1/(1+e) = 1 - e when e is small, approximately
1/1.1 = 0.9 approximately
so for small velocities
The frequency heard by the receiver is higher by the same equation as above.
f = f0(1-+v/Vs)
You can then figure out what happens when the source moves away from the listener.
(You can view an animation of the waves spreading
out from a moving source here.
We summarize the above equations by writing f = f0(1+-v/Vs) where the user has to reason out whether to use the + or the - in the equation.
Notice that is v is 10% of Vs then the frequency changes by 10%, this is a very useful shorthand.
For small velocities you can use the relative velocity of the source and the receiver in one equation. However for larger velocities you must use the exact equations and not the approximations.
Assume Vs = 350 m/s
1. What is the frequency heard by a stationary observer from a 1000 Hz source moving at 35 m/s toward the observer?
2. What is the frequency heard by an observer moving toward the stationary 1000 Hz sound source at 35 m/s?
3. What is the frequency heard by an observer moving east at 35 m/s toward a 1000 Hz sound source that is moving west at 35 m/s?

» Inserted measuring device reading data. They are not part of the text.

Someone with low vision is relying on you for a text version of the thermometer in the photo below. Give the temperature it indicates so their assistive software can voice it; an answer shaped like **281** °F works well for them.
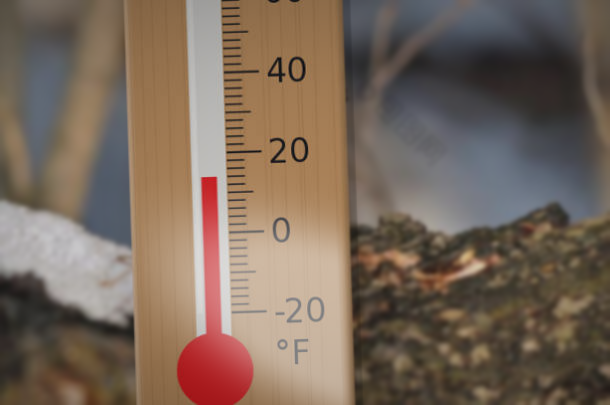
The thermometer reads **14** °F
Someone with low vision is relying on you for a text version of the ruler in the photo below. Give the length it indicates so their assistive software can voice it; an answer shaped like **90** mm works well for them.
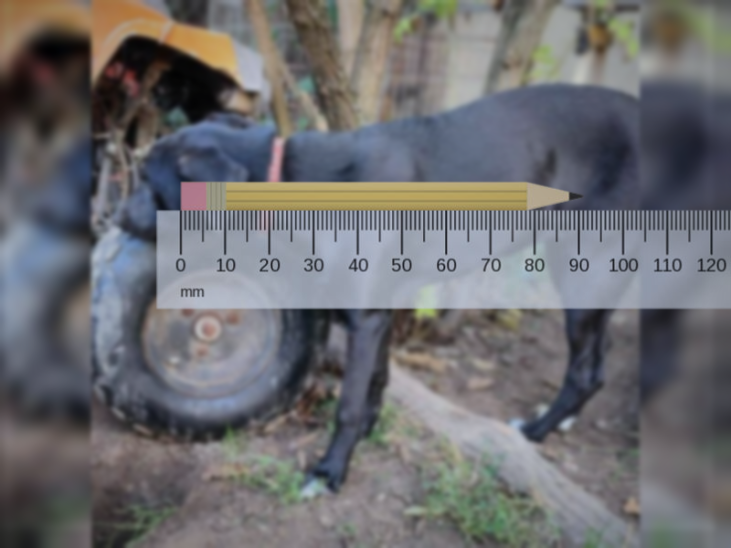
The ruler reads **91** mm
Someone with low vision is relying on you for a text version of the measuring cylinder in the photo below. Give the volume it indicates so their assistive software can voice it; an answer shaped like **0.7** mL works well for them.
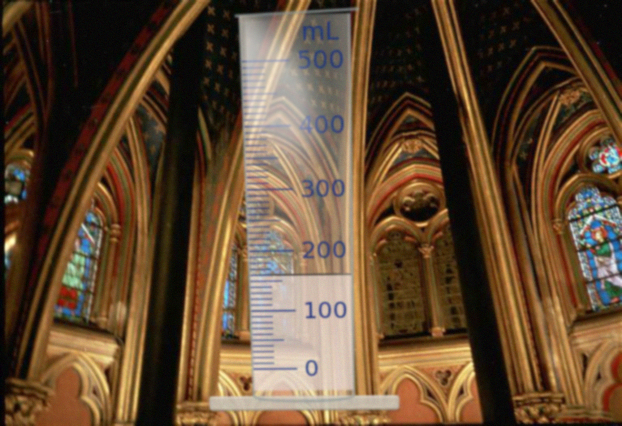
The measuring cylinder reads **160** mL
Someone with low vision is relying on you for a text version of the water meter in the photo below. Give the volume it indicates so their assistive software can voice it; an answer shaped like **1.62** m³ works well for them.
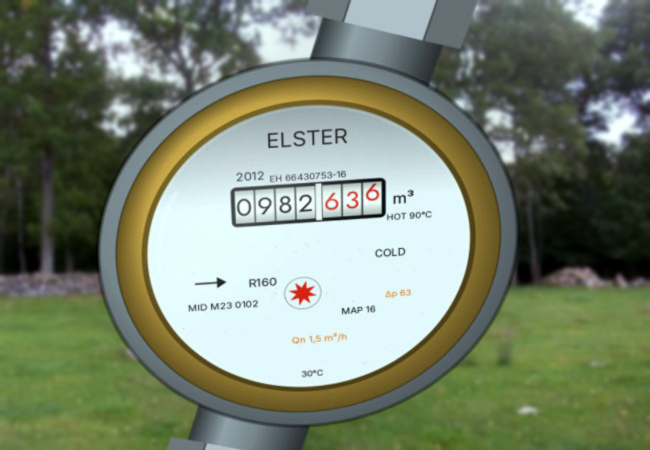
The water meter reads **982.636** m³
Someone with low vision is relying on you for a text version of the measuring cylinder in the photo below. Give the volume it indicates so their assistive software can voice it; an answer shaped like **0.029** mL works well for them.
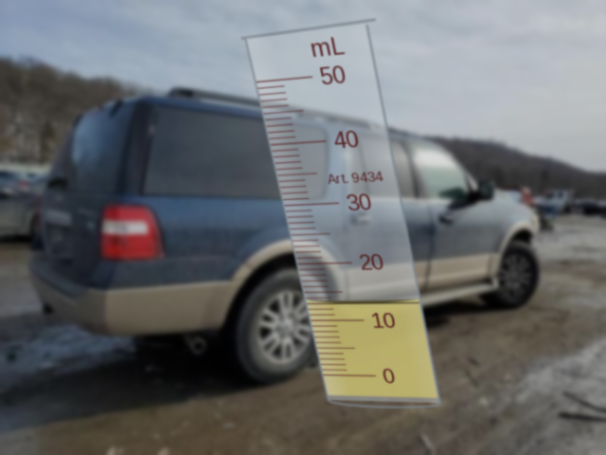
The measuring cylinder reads **13** mL
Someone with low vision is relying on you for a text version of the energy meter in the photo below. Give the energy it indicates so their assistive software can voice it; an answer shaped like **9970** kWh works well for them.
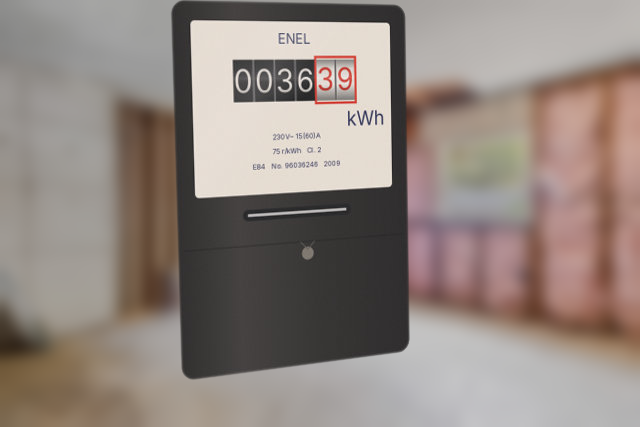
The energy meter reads **36.39** kWh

4. Repeat the above calculations if the speed in
each case is 315 m/s so that v/Vs = 0.9?
Do you get the same answer for the frequency if you use the relative velocity of 630 m/s in one Doppler equation with the relative velocity rather than using two separate equations one for the moving source and one for the moving listener?
5. A person goes to echo cliff. They drive toward the cliff at 35 m/s blowing the 1000 Hz horn on their car. What frequency do they hear echoing from the cliff?
6. In the exhibit the highest speed is about 20 m/s (measure this yourself) what is the percentage increase in sound frequency as the source approaches you compared to the source at rest? What is the percentage decrease as the source moves away compared to the frequency at rest?
There is also a Doppler shift for light.
Where the speed of light, c, replaces the speed of sound.
However, the equation for the Doppler shift for light includes an extra term due to time dilation in special relativity.
f = f0(1+-v/c)/(1-v^2/c^2)^0.5
Since blue light has higher frequency and red light a lower frequency the Doppler the Doppler shift for light is often called a blue shift if the frequency of the light is increased by the motion of the source toward the receiver and called a red shift if the motion is away.